Directions for this task:
Pictures do not belong in the copy; quote every entry below exactly.

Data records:
+ + +
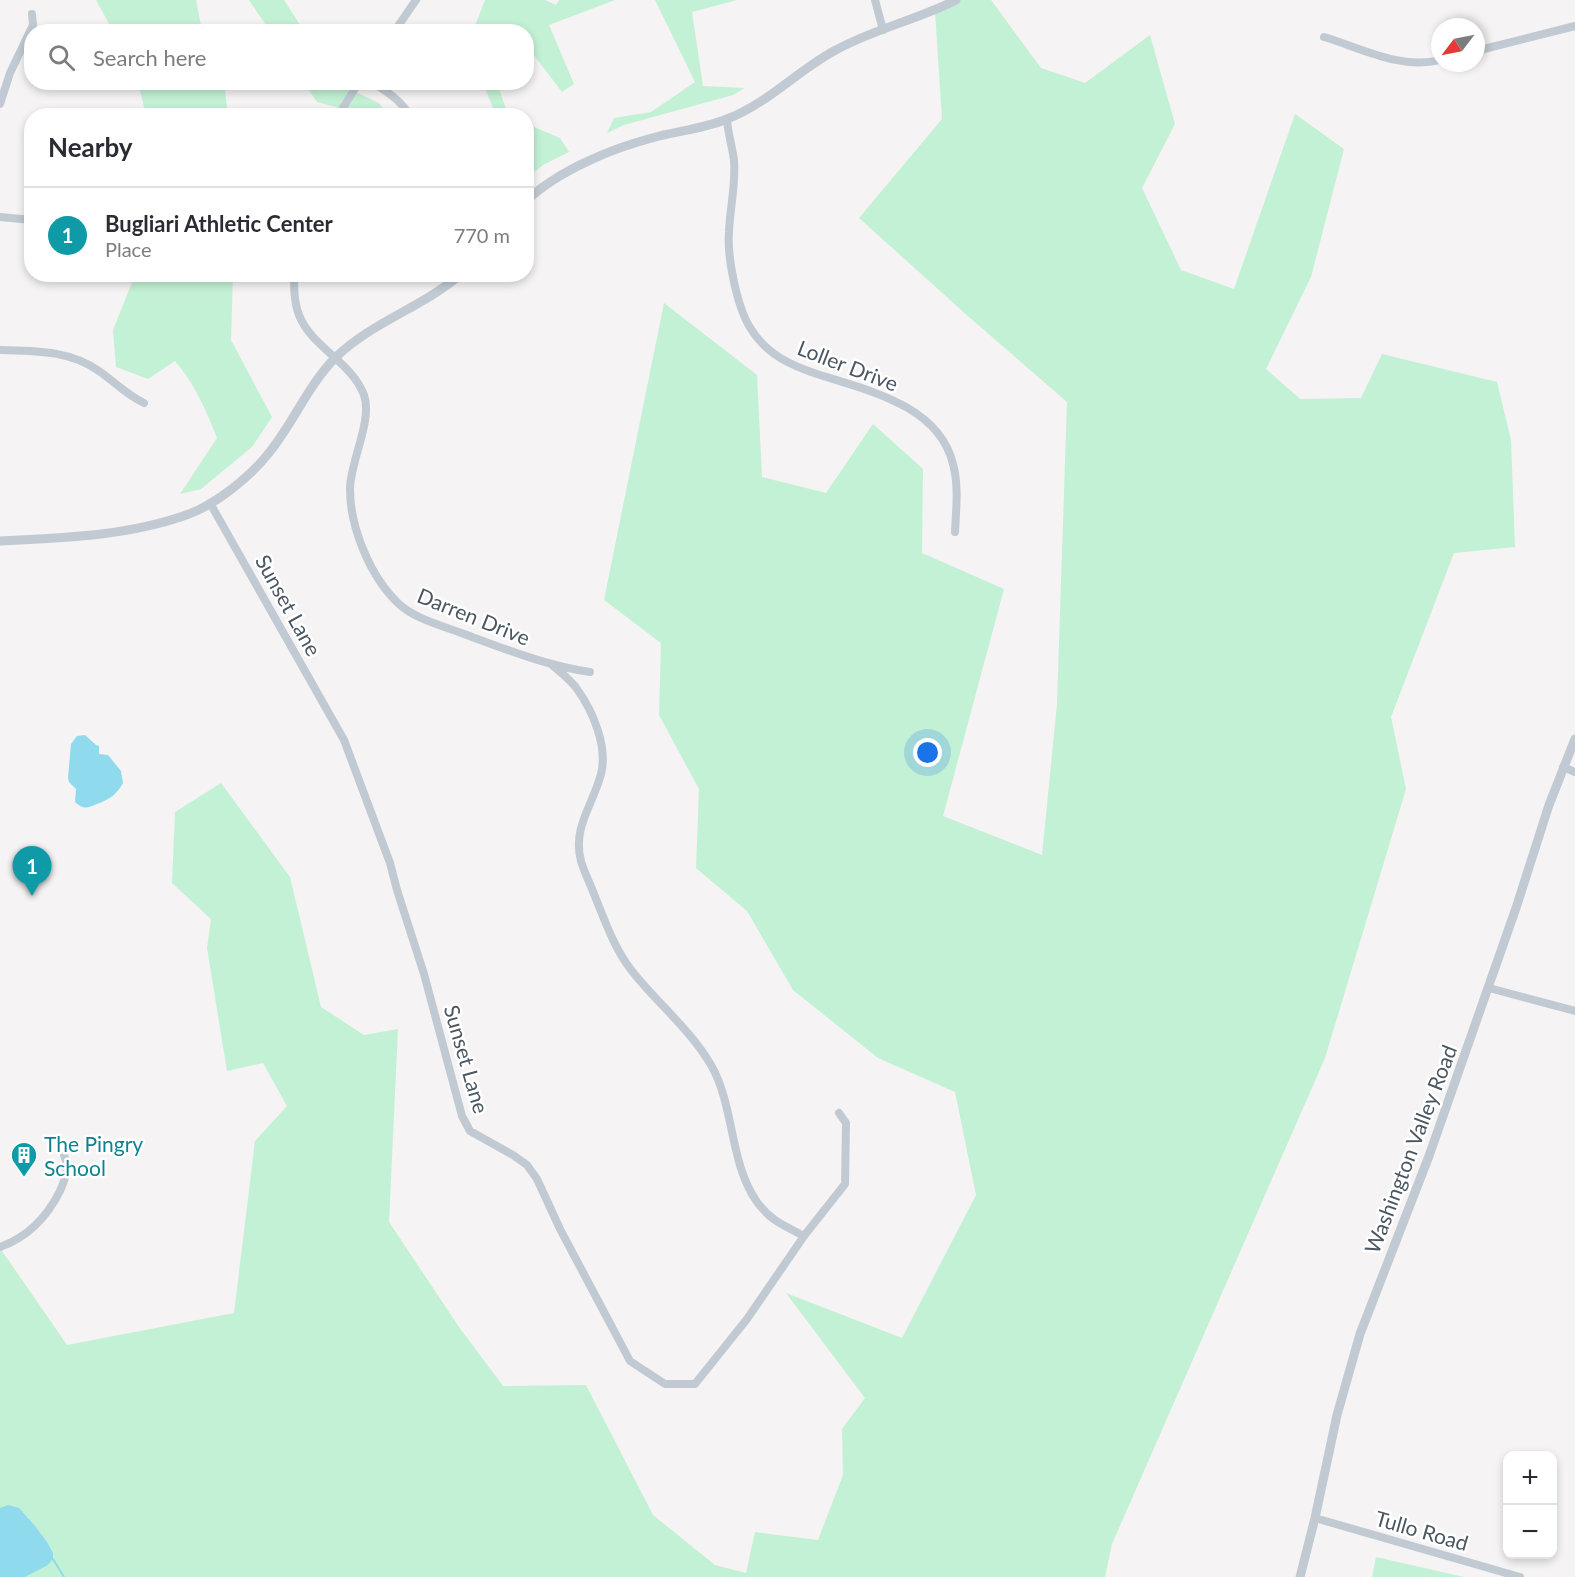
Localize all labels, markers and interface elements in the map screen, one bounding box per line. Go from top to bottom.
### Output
north arrow [1431,18,1485,72]
search box [24,24,534,90]
icon: search [45,41,78,74]
text: Search here [93,44,206,71]
text: Nearby [48,131,133,163]
text: Bugliari Athletic Center [105,210,333,237]
text: 1 [62,223,73,247]
text: 770 m [454,223,510,247]
text: Place [105,237,152,261]
street label: Loller Drive [794,334,902,396]
street label: Sunset Lane [251,550,327,660]
street label: Darren Drive [414,582,534,650]
your location [913,738,942,767]
pin: 1 [12,846,51,896]
street label: Sunset Lane [440,1002,494,1116]
street label: Washington Valley Road [1359,1041,1461,1257]
place label: The Pingry School [44,1131,143,1180]
building icon: The Pingry School [9,1140,39,1178]
map controls [1503,1451,1557,1559]
button: + [1503,1451,1557,1505]
street label: Tullo Road [1373,1505,1471,1555]
button: − [1503,1505,1557,1559]

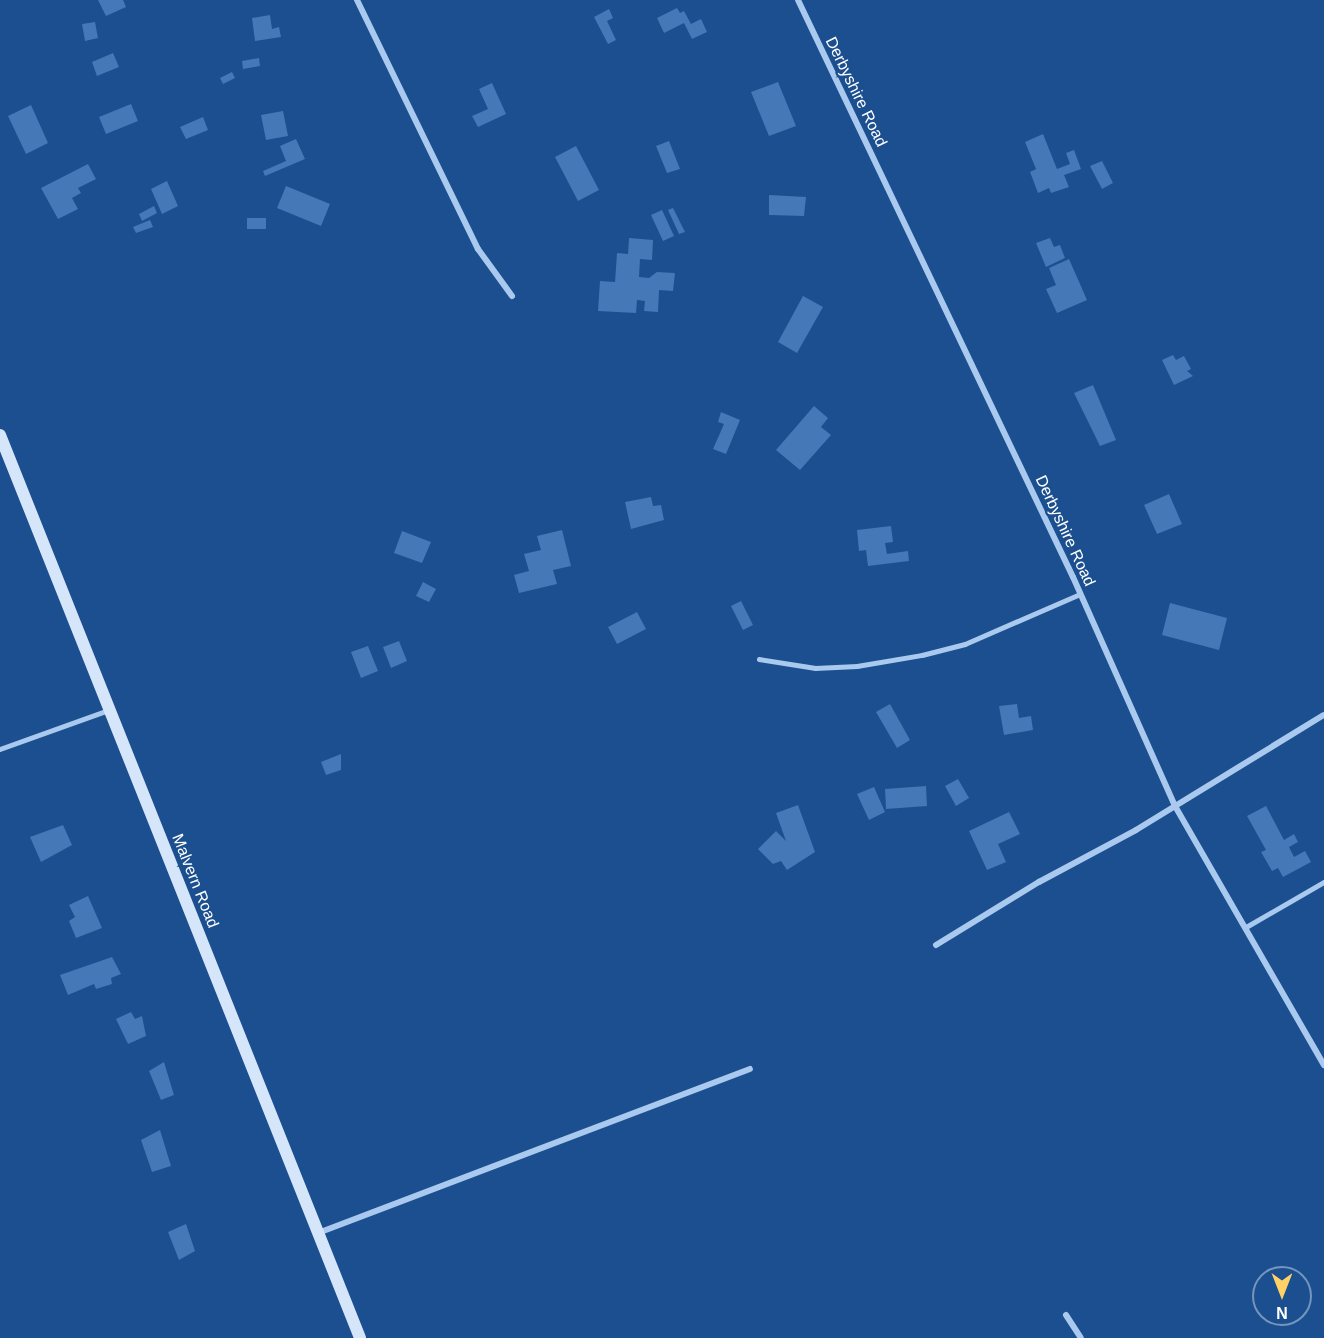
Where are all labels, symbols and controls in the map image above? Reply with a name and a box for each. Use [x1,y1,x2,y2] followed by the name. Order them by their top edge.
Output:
[821,34,891,150] street label: Derbyshire Road
[1031,473,1099,589] street label: Derbyshire Road
[167,831,223,931] street label: Malvern Road
[1252,1266,1312,1326] north arrow
[1276,1304,1288,1321] text: N

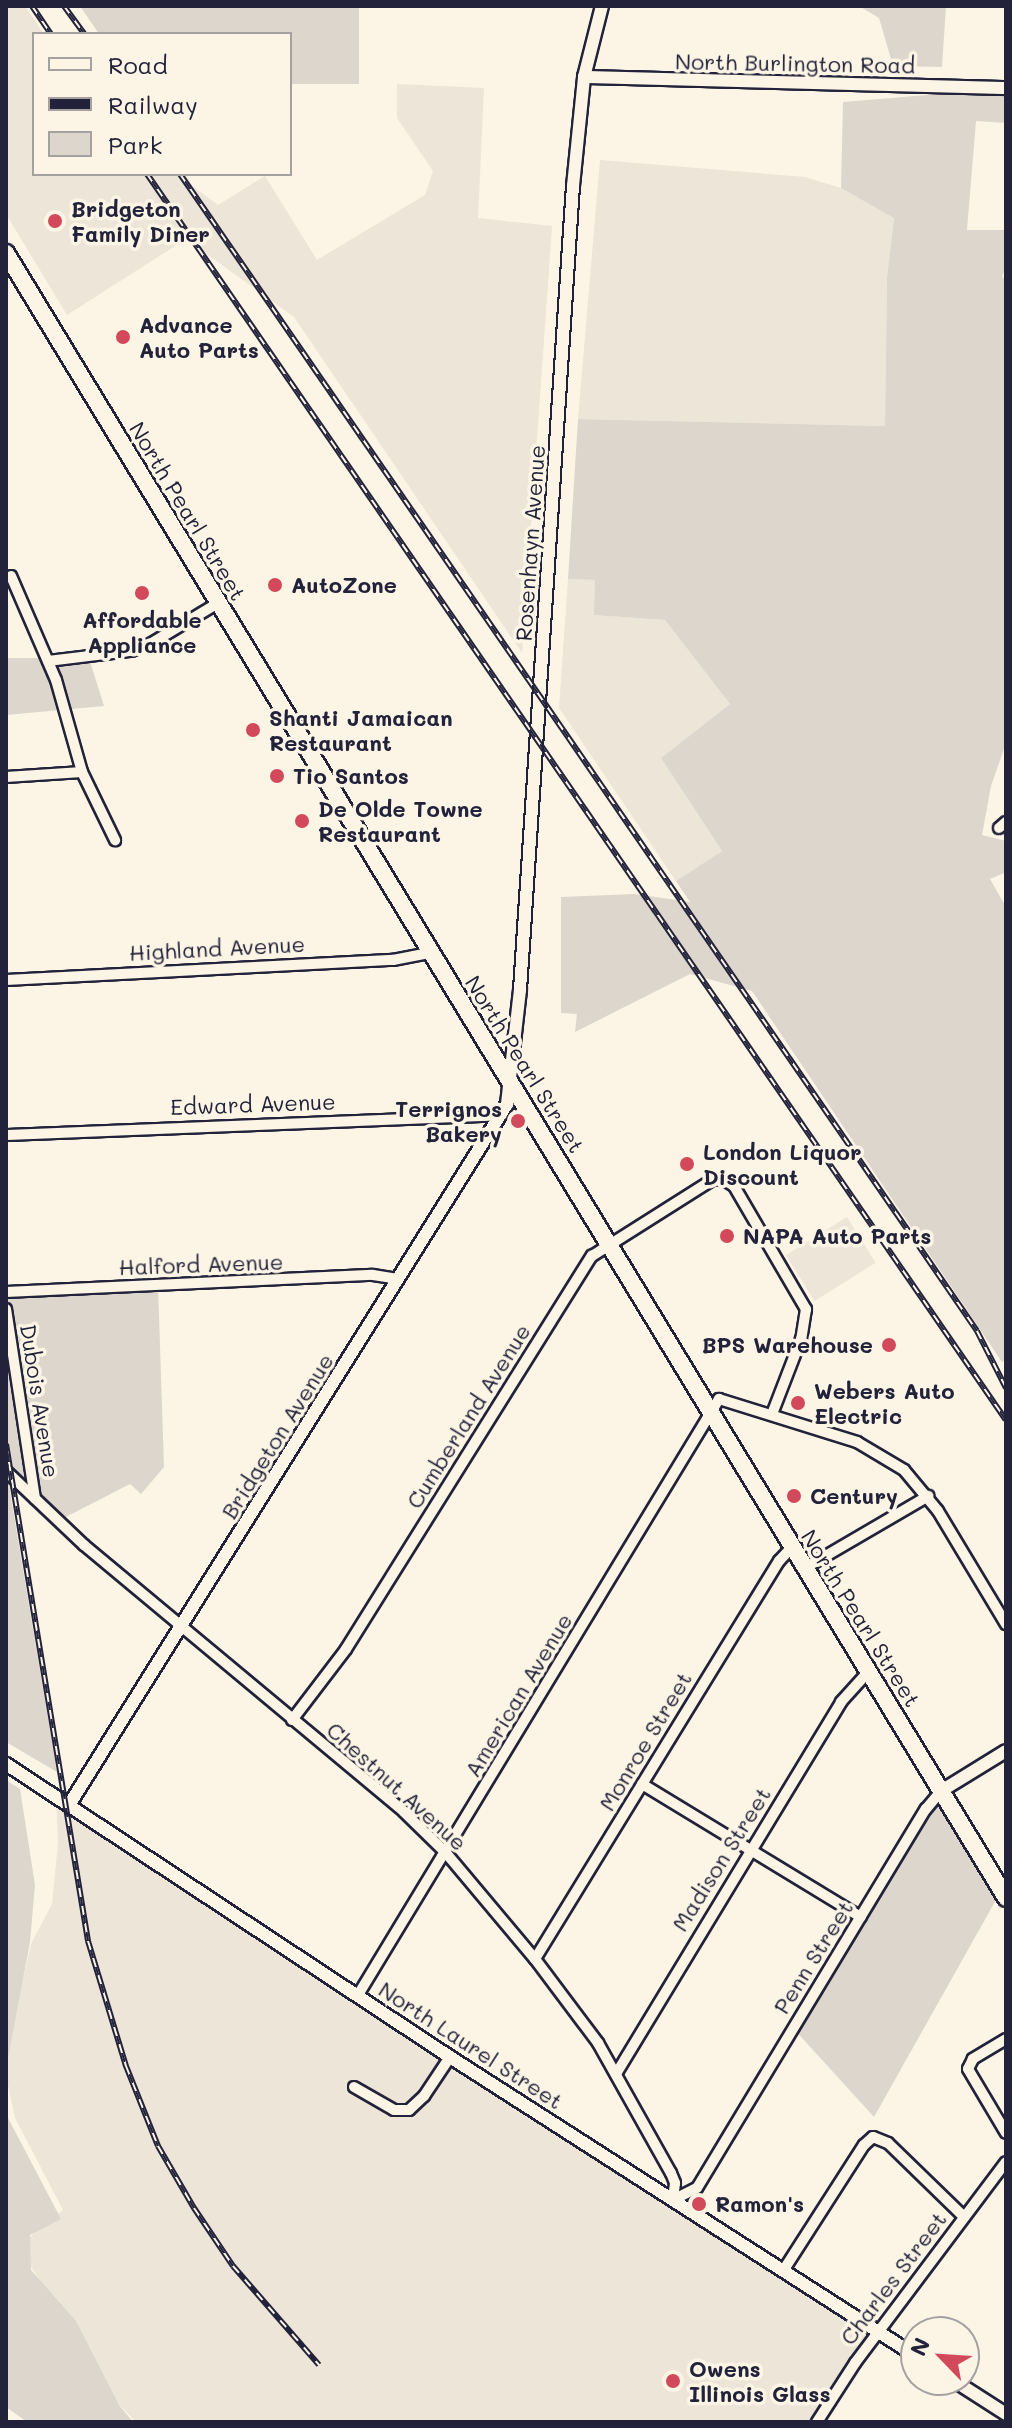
+ + +
Result of this exercise:
Localize all labels, markers and interface elements in the map screen, one bounding box per line. Go from top to bottom.
### Output
north arrow [1431,18,1485,72]
search box [24,24,534,90]
icon: search [45,41,78,74]
text: Search here [93,44,206,71]
text: Nearby [48,131,133,163]
text: Bugliari Athletic Center [105,210,333,237]
text: 1 [62,223,73,247]
text: 770 m [454,223,510,247]
text: Place [105,237,152,261]
street label: Loller Drive [794,334,902,396]
street label: Sunset Lane [251,550,327,660]
street label: Darren Drive [414,582,534,650]
your location [913,738,942,767]
pin: 1 [12,846,51,896]
street label: Sunset Lane [440,1002,494,1116]
street label: Washington Valley Road [1359,1041,1461,1257]
place label: The Pingry School [44,1131,143,1180]
building icon: The Pingry School [9,1140,39,1178]
map controls [1503,1451,1557,1559]
button: + [1503,1451,1557,1505]
street label: Tullo Road [1373,1505,1471,1555]
button: − [1503,1505,1557,1559]

Where are all labels, symbols and controls in the map image above? Reply with a name and a box for each. Use [x1,y1,x2,y2] followed by the name. Order them by their top edge.
Output:
[821,34,891,150] street label: Derbyshire Road
[1031,473,1099,589] street label: Derbyshire Road
[167,831,223,931] street label: Malvern Road
[1252,1266,1312,1326] north arrow
[1276,1304,1288,1321] text: N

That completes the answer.